**Request**
Restate the listing below word for word; no pictures belong in the copy.
##########
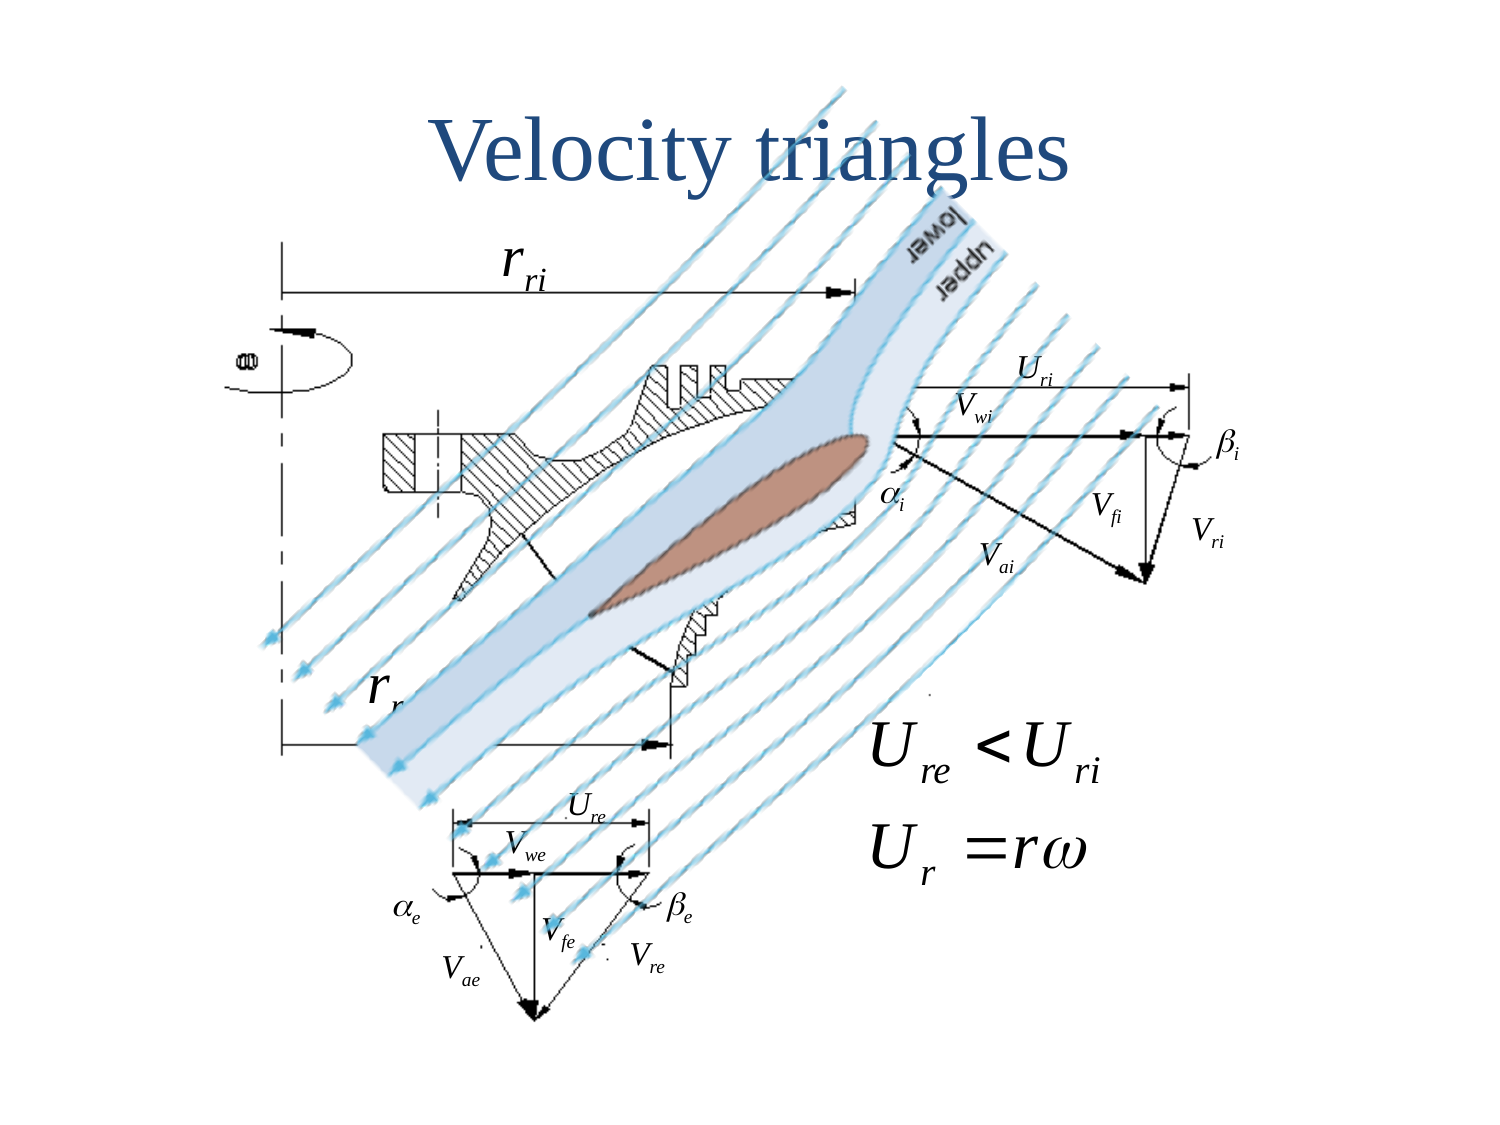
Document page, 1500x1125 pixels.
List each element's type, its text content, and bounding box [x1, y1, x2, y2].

picture [309, 288, 1121, 779]
text_box Velocity triangles [112, 50, 1388, 238]
picture [698, 77, 963, 210]
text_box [199, 210, 1256, 1058]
##########
**Result**
Document page, 1500x1125 pixels.
List each element's type, its text content, and bounding box [x1, y1, x2, y2].

picture [309, 288, 1121, 779]
text_box Velocity triangles [112, 50, 1388, 238]
picture [698, 77, 963, 210]
text_box [199, 210, 1256, 1058]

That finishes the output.